Bulk extension lookup for format index data

digipres / workbench

DigiPres Workbench

https://digipres.org/workbench/

2 stars 0 forks source link

Bulk extension lookup for format index data #6

Closed anjackson closed 4 months ago

anjackson commented 7 months ago

e.g. an institution has a lot of 'format unknown' in their repository, based on e.g. PRONOM. Can we use file extension lookups to perform a similar kind of format analysis as when comparing registries? This would help understand what the benefits might be of integrating a different format identification tool. YUL are going to look at generating an extension list for this purpose.

Going through old notes, I also found that some time ago (2014) @bitsgalore made this kind of information available here as part of this comment on this also very relevant blog post.

bitsgalore commented 7 months ago

For some added context, the list of file extensions from the KB e-depot was part of some work I presented in a 2015 blog post that was originally posted on the KB Research blog.

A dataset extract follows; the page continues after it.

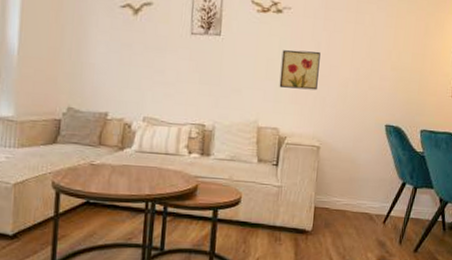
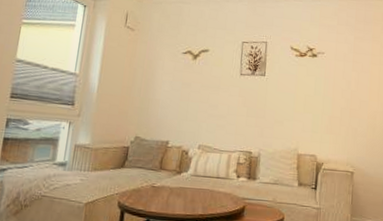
wall art: present [279,50,321,91] -> none [316,87,351,122]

Since that blog has sadly disappeared into the digital void (long story), here's a link to the post on my personal blog:

https://www.bitsgalore.org/2015/04/29/top-50-file-formats-in-the-kb-e-depot

anjackson commented 7 months ago

On a related note, @caylinssmith referred me to this post from @johngostick - https://digitalpreservation-blog.lib.cam.ac.uk/identification-and-analysis-of-our-research-repository-file-formats-using-droid-fbb0d7d86222

Highlights...

DROID was unable to identify 41% of the files it scanned in our repository storage

There were 14471 unique file extensions!

I think they would be willing to make content profiles available, and the service those files are from is open access, which makes further investigation easier. This also relates to the idea of making shaeable format collection profiles. digipres/registries-of-practice-project#24

Not that there's likely much to be done with .dat and .out! Ah, brings back memories of my days writing physics simulations!

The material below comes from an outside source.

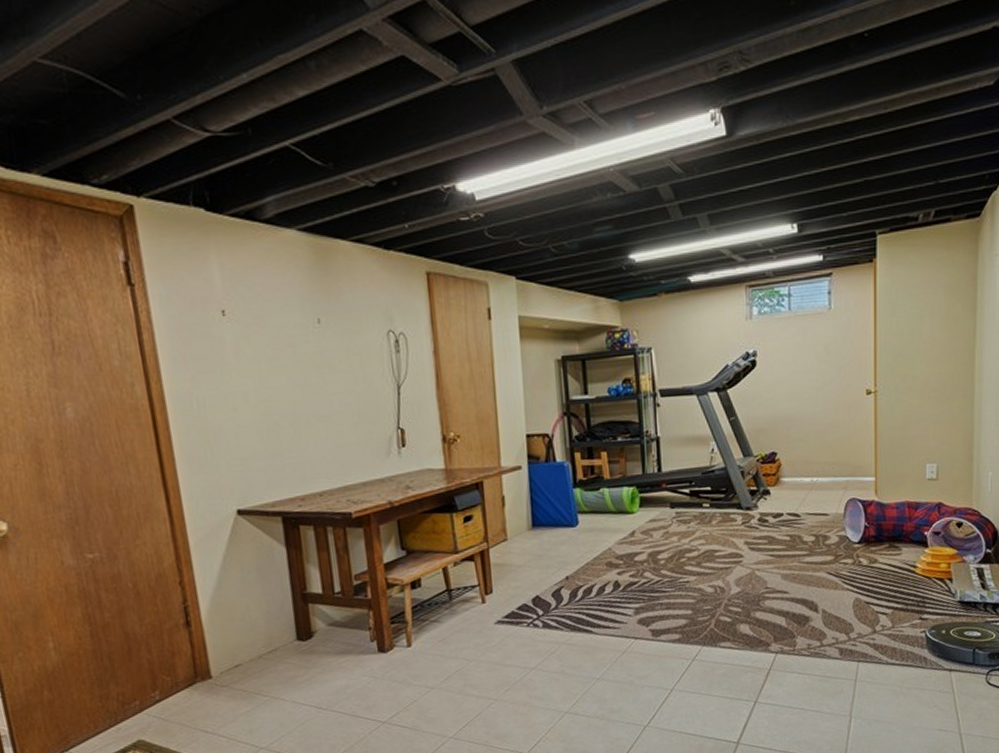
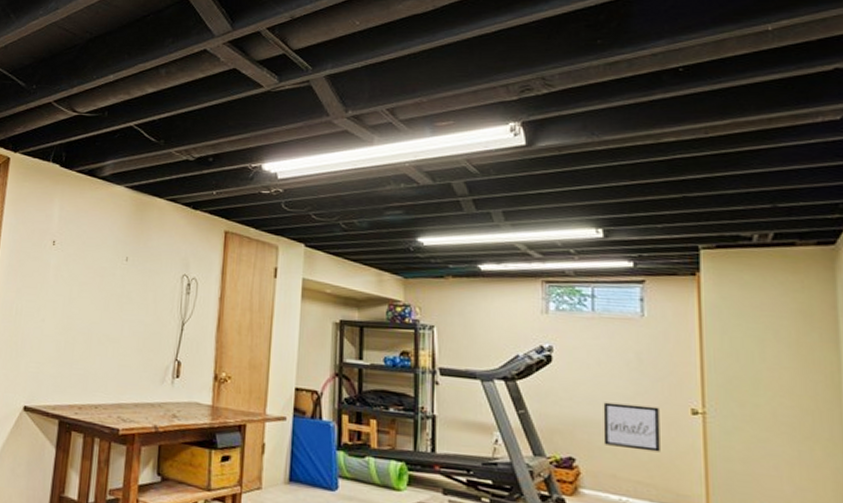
wall art: none [798,393,842,436] -> present [603,402,660,452]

@caylinssmith also said that Leontien may also be able to share DROID profiles and similar from the older collections she works with (e.g. from old media formats like floppy disks etc.).

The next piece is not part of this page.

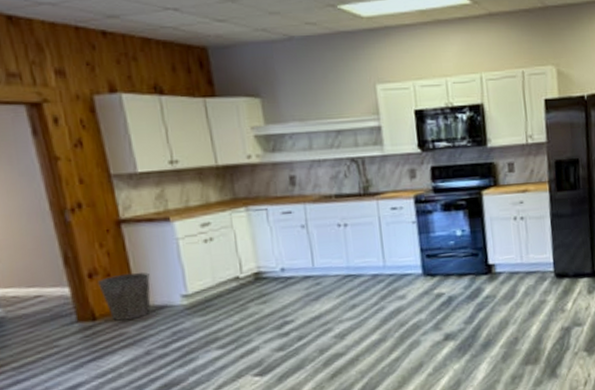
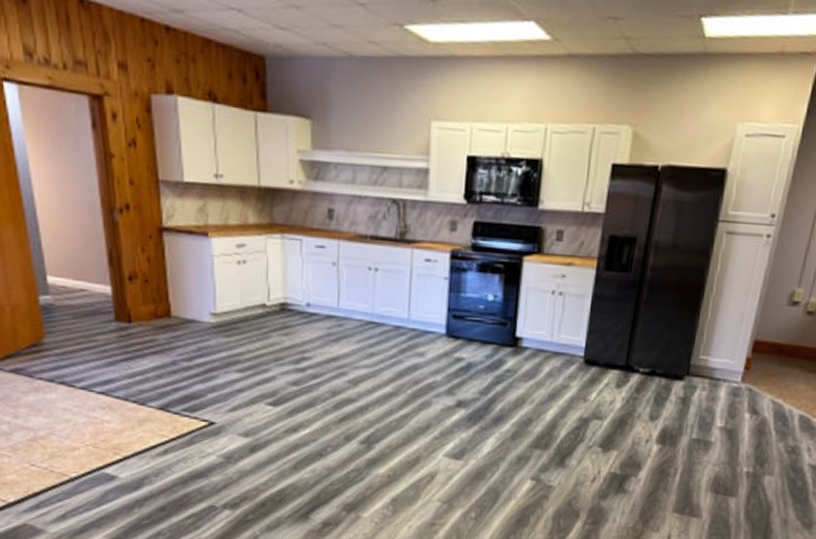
waste bin: present [98,272,151,321] -> none [137,282,184,328]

bitsgalore commented 7 months ago

Other thing that just might be useful here, is Jason Scott's Discmaster website, which allows you to browse/search vintage computer files from archive.org (including search by extension!):

https://discmaster.textfiles.com/search

ross-spencer commented 7 months ago

Other thing that just might be useful here, is Jason Scott's Discmaster website

If this is ever credited, then unnamed developer + volunteers might be more accurate. It'd be good to see credited names though whomever they may be.

anjackson commented 4 months ago

I'm going to move the DISCMASTER idea over to a new issue, as it doesn't quite fit here in the current design. I can't really run bulk extension lookups, because that would hammer the service, so it's probably best if I smooth the path so people can easily find their way there.

anjackson commented 4 months ago

The remainder of this has been implemented. Further polishing remains, but this issue can be closed.